# Darrell's 2018 project



## Darrell (Mar 22, 2018)

I hope these pictures post successfully. I believe the my chart is common Bermuda. I have mowed it low. It is starting to green up. The soil is very soft and easily leaves footprints and tire treads. I am hoping to top dress with sand this year in order to smooth that out. This will be my first time to ever do that. I am open to any advice.


----------



## Ware (Jan 28, 2017)

Welcome to TLF! Where in Arkansas are you?


----------



## Darrell (Mar 22, 2018)

Little Rock


----------



## Darrell (Mar 22, 2018)

Will this rut have to be fixed in stages?


----------



## Ware (Jan 28, 2017)

Darrell said:


> Will this rut have to be fixed in stages?


Maybe if you get some erosion from hard rains. I would go ahead and fill it all the way up though - then top off as needed until the Bermuda grows across.


----------



## Darrell (Mar 22, 2018)

Thanks. Do you mean with sand when I do my top dressing over the rest of the lawn?

I hope the sand gives some sturdiness to the turf so it doesn't bog so easily with mowing and walking. I know I need to learn to drive straighter in my truck!


----------



## Ware (Jan 28, 2017)

Darrell said:


> Thanks. Do you mean with sand when I do my top dressing over the rest of the lawn?


Yes, that would work - or depending on how deep it is you could add some dirt first.


----------



## Colonel K0rn (Jul 4, 2017)

I had the same kind of ruts on both sides of my driveway when my wife was driving :lol:


----------



## Ware (Jan 28, 2017)

Colonel K0rn said:


> I had the same kind of ruts on both sides of my driveway when my wife was driving :lol:


Was it @GrassDaddy that ended up with a rut in his renovation out near the street - and at the end of it found his wife's vehicle?


----------



## Movingshrub (Jun 12, 2017)
┄┄┄┄┄┄┄┄┄┄┄┄┄┄┄┄┄┄┄┄
▶ _What you will do_
Carry on the forum thread about filling a rut in a Bermuda lawn, starting right after its last line.

▶ _Records shown_
┄┄┄┄┄┄┄┄┄┄┄┄┄┄┄┄┄┄┄┄
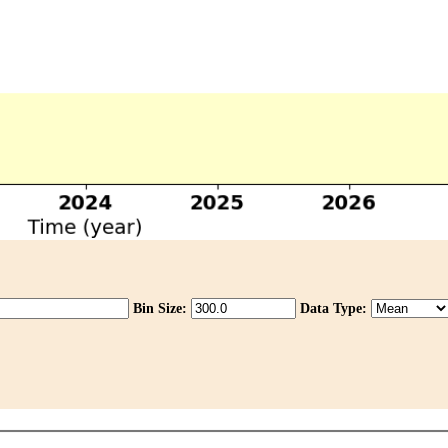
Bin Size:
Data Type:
┄┄┄┄┄┄┄┄┄┄┄┄┄┄┄┄┄┄┄┄
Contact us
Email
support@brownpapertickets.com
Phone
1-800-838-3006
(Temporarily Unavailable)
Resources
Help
┄┄┄┄┄┄┄┄┄┄┄┄┄┄┄┄┄┄┄┄
▶ _Result for this task_
Colonel K0rn said:


> I had the same kind of ruts on both sides of my driveway when my wife was driving :lol:


you aren't alone.


----------



## Colonel K0rn (Jul 4, 2017)

Movingshrub said:


> Colonel K0rn said:
> 
> 
> > I had the same kind of ruts on both sides of my driveway when my wife was driving :lol:
> ...


Our next house *WILL*] have a circular driveway. She can't back up worth a damn either. :lol:


----------



## Darrell (Mar 22, 2018)

I have to admit, I'm the culprit here.


----------



## raldridge2315 (Jul 1, 2017)

My rut included a broken sprinkler head. Her remark; "well, you shouldn't have put it there."


----------



## GrassDaddy (Mar 21, 2017)

Ware said:


> Colonel K0rn said:
> 
> 
> > I had the same kind of ruts on both sides of my driveway when my wife was driving :lol:
> ...


Haha she'd kill me if she knew I told people and she'd kill me more if she knew it was still being talked about =P


----------



## Darrell (Mar 22, 2018)

I've mown the Bermuda low, set hatched manually with a rake, and applied masonry sand. I've also watered it in.

Now, what about fertilizer? Would it make sense to use a starter fert with higher phos given I'm wanting the turf to fill in and grow? Recommendations?


----------



## Darrell (Mar 22, 2018)

Grass is filling in. The low spots still have a ways to go.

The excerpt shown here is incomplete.